Primer: The DOJ’s ad tech case against Google is misguided and flawed
This week, the trial of the Justice Department’s misguided antitrust lawsuit against Google’s digital advertising business (ad tech) starts. Like other antitrust cases that have gone to court in the last couple of years, this case is deeply flawed in several ways. Fundamentally, the DOJ’s arguments defy economic logic, ignore the realities of competition, and seek to put large competitors over small businesses and consumers.
Here’s what you need to know:
The DOJ artificially excludes many ad tech competitors from the market.
The DOJ excludes major competitors and large swaths of the digital advertising space. As Vidushi Dyall of the Chamber of Progress explains, the DOJ’s market definition has two main components: “graphical web ads (as opposed to search ads, video ads, and mobile app ads) and the open web (rather than websites such as Facebook that use their own tools to sell directly to advertisers).”
— A quick analysis reveals that this definition ignores economic reality: graphic and web advertising can’t be separated from the rest of digital advertising. Under this definition, an ad on a website is part of the ad tech market, but an identical ad on the app version of that website is not. Exclusions like these are inconsistent with how the ad tech market works. In a 2022 analysis of the ad tech industry, Geoff Manne of the International Center for Law and Economics found that “open-display and in-app ads compete with search ads, while digital ads compete with offline advertising. Thus, courts and regulators should be skeptical of overly narrow market definitions focused on only small slices of a much larger relevant market for advertising.”
— Additionally, the DOJ’s definition focuses on a part of digital advertising that isn’t a major portion of the market anymore. Advertising analyst Eric Seufert argued earlier this year that the kinds of categories the DOJ uses are completely out of date. Google’s traditional ad tech business, he writes, is “an artifact from an earlier era of the internet in which consumer engagement was primarily captured in the open, desktop web. That’s no longer the case: eMarketer estimates that US consumers spend 88% of mobile internet engagement time in apps.”
In short, an antitrust analysis requires a market definition to be based on facts, and the DOJ’s definition fails this test.

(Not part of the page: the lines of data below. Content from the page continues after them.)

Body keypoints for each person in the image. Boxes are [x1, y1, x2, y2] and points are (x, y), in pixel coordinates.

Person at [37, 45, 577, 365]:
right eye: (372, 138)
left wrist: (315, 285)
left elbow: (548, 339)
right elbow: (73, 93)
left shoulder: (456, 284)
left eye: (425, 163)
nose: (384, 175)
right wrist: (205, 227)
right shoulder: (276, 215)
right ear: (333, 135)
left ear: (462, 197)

The DOJ’s case would harm advertisers and small businesses that benefit from ad tech, two groups an antitrust analysis must consider.
The DOJ’s goal, to stop Google’s offering of integrated advertising tools, will clearly hurt advertisers and small businesses. Currently, advertisers rely on Google’s low-cost advertising tools to grow their reach and build their business. As we’ve previously written, advertisers especially value the flexibility ad tech provides. Google’s technology helps smaller businesses that cannot easily compete with large advertisers, who can spend far more on traditional advertising. Now, the DOJ wants to make easy-to-use, efficient technology less accessible to those small enterprises.

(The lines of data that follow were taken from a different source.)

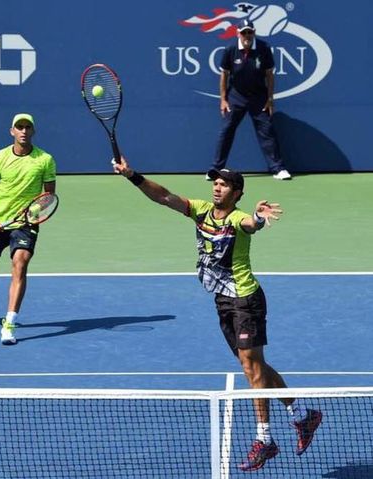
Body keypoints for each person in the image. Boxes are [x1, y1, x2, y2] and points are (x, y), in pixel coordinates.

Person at [113, 159, 321, 471]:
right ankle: (304, 416)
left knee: (252, 370)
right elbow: (163, 196)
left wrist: (258, 217)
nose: (216, 187)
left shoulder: (238, 218)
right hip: (223, 301)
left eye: (223, 184)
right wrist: (132, 175)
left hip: (245, 300)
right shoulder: (200, 210)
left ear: (236, 193)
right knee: (255, 366)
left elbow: (251, 224)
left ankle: (264, 440)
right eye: (215, 182)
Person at [0, 113, 56, 345]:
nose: (24, 131)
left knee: (20, 265)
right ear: (12, 131)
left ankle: (10, 323)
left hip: (25, 226)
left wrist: (34, 216)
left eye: (28, 127)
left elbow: (48, 196)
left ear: (33, 131)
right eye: (19, 127)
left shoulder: (45, 159)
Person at [209, 19, 291, 181]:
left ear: (254, 32)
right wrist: (223, 99)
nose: (247, 35)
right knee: (226, 131)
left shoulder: (264, 48)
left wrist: (269, 99)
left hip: (259, 97)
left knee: (266, 131)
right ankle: (216, 169)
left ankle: (278, 168)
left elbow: (269, 74)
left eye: (250, 32)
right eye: (243, 32)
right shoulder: (230, 50)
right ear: (237, 33)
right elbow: (224, 75)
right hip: (235, 97)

— Accordingly, small businesses are lining up against the DOJ in this upcoming trial. The DOJ’s witnesses are primarily Google’s ad tech competitors. By comparison, Google includes many advertisers that use its technology among its witnesses. Google’s approach, unlike the DOJ’s, actually reflects the dynamics of the ad tech market. As Geoff Manne writes, ad tech is about “the competing demands of advertisers, publishers, and consumers,” all groups that the DOJ does not consider.
The DOJ’s argument is fundamentally inconsistent with long-standing antitrust law.

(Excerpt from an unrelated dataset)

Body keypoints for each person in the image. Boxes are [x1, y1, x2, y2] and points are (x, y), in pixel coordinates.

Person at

The DOJ’s case focuses almost entirely on giving competitors access to Google’s ad tech platform. Courts have long said that antitrust law does not allow actions on this basis, which is known as the “duty to deal.” As Boston College Law School professor Daniel Lyons previously commented, requiring a company to reduce its product quality to protect rivals does not follow antitrust precedent. “Antitrust does not require… one to reduce product quality to protect rivals. Both results would benefit trailing competitors at the expense of consumers.”
— The recent Google Search decision affirms this very point. In his opinion, Judge Amit Mehta wrote that Google has “no obligation to provide [its] rivals with a ‘sufficient’ level of service.”
— Furthermore, forcing Google to deal with its competitors risks consumers’ privacy. As Daniel Luque wrote at the DisCo project, forcing Google to deal with competitors means that “the DOJ would potentially risk consumers’ data privacy as that data would spread to services with differing degrees of data security.”
As Dyall concludes, “The Department of Justice’s upcoming trial against Google is less about ad tech and more about altering antitrust laws to force companies to provide competitors with access to their technology.” This aim is completely inconsistent with what an antitrust action should be, and the court should therefore unequivocally reject the DOJ’s case.